인용 본문:
──────
NMS를 구현할 때에는 보통 중심이 되는 바운딩 박스와 다른 바운딩 박스들(박스 셋)간의 IoU를 구하는 경우를 구현해야 한다.

def cal_iou3d_multi(box, boxes):
    # box: (x1, y1, z1, x2, y2, z2), z1 < z2
    # boxes: (N, 6)
    # Use the same coordinate system
    
    # 1. Find coordinates of the intersection cuboid.
    x_small = boxes[:, 0].clamp(min=box[0])
    y_small = boxes[:, 1].clamp(min=box[1])
    z_small = boxes[:, 2].clamp(min=box[2])
    x_large = boxes[:, 3].clamp(max=box[3])
    y_large = boxes[:, 4].clamp(max=box[4])
    z_large = boxes[:, 5].clamp(max=box[5])
    
    # 2. Define the delta tensor.
    x_delta = x_large - x_small
    y_delta = y_large - y_small
    z_delta = z_large - z_small
    
    # 3. Calculate IoUs.
    iou = torch.zeros((len(boxes),), dtype=box.dtype)
──────
작업 항목 1:
아래 데이터 행에서 읽어 낸 줄을 전부 번호 목록으로 옮겨라. 빈 줄은 빼고, 그림은 답에 넣지 마라.
작업 항목 2:
위의 3D IoU 계산 글을 마지막 줄 다음부터 이어 써라.
──────
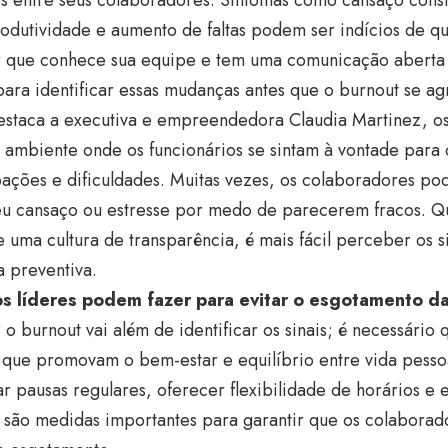
odutividade e aumento de faltas podem ser indícios de q
r que conhece sua equipe e tem uma comunicação aberta
ara identificar essas mudanças antes que o burnout se ag
staca a executiva e empreendedora Claudia Martinez, os
 ambiente onde os funcionários se sintam à vontade para 
ções e dificuldades. Muitas vezes, os colaboradores pod
eu cansaço ou estresse por medo de parecerem fracos. Q
uma cultura de transparência, é mais fácil perceber os si
 preventiva.
s líderes podem fazer para evitar o esgotamento d
 o burnout vai além de identificar os sinais; é necessário
 que promovam o bem-estar e equilíbrio entre vida pessoal
ar pausas regulares, oferecer flexibilidade de horários e 
o são medidas importantes para garantir que os colabora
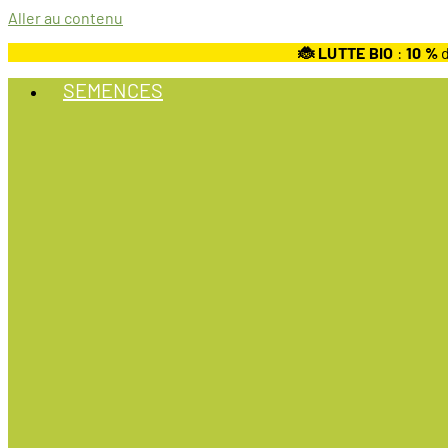
Aller au contenu
🐞 LUTTE BIO
:
10
%
d
SEMENCES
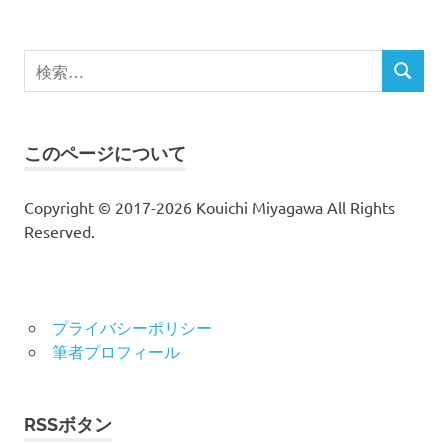
検
検
索
索
対
象:
このページについて
Copyright © 2017-2026 Kouichi Miyagawa All Rights
Reserved.
プライバシーポリシー
筆者プロフィール
RSSボタン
──────
응답 칸 1:
1. odutividade e aumento de faltas podem ser indícios de q
2. r que conhece sua equipe e tem uma comunicação aberta
3. ara identificar essas mudanças antes que o burnout se ag
4. staca a executiva e empreendedora Claudia Martinez, os
5.  ambiente onde os funcionários se sintam à vontade para 
6. ções e dificuldades. Muitas vezes, os colaboradores pod
7. eu cansaço ou estresse por medo de parecerem fracos. Q
8. uma cultura de transparência, é mais fácil perceber os si
9.  preventiva.
10. s líderes podem fazer para evitar o esgotamento d
11.  o burnout vai além de identificar os sinais; é necessário
12.  que promovam o bem-estar e equilíbrio entre vida pessoal
13. ar pausas regulares, oferecer flexibilidade de horários e 
14. o são medidas importantes para garantir que os colabora
15. Aller au contenu
16. 🐞 LUTTE BIO
17. :
18. 10
19. %
20. d
21. SEMENCES
22. 検
23. 検
24. 索
25. 索
26. 対
27. 象:
28. このページについて
29. Copyright © 2017-2026 Kouichi Miyagawa All Rights
30. Reserved.
31. プライバシーポリシー
32. 筆者プロフィール
33. RSSボタン

응답 칸 2:
    has_overlap = (x_delta > 0) * (y_delta > 0) * (z_delta > 0)
    
    # 4. Find the overlapped volume if there is overlap.
    if len(has_overlap.nonzero()) == 0:
        return iou
    else:
        boxes_valid = boxes[has_overlap]
        x_delta_valid = x_delta[has_overlap]
        y_delta_valid = y_delta[has_overlap]
        z_delta_valid = z_delta[has_overlap]

        intersection_volume = x_delta_valid * y_delta_valid * z_delta_valid
        box_volume = (box[3] - box[0]) * (box[4] - box[1]) * (box[5] - box[2])
        boxes_volume = (boxes_valid[:, 3] - boxes_valid[:, 0]) \
                        * (boxes_valid[:, 4] - boxes_valid[:, 1]) \
                        * (boxes_valid[:, 5] - boxes_valid[:, 2])
        iou_valid = intersection_volume / (box_volume + boxes_volume - intersection_volume)

        iou[has_overlap] = iou_valid
        
    return iou

3D Non-Maximum Suppression

IoU를 구하는 함수를 가지고 3D NMS를 구현한다.

def nms(boxes, scores, threshold):
    # 1. Sort boxes in the ascending order of scores.
    order = scores.argsort()
    
    # 2. Iteratively perform NMS.
    keep = []
    while len(order) > 0:
        # 2-1. Pick the box with the highest score among the remaining boxes.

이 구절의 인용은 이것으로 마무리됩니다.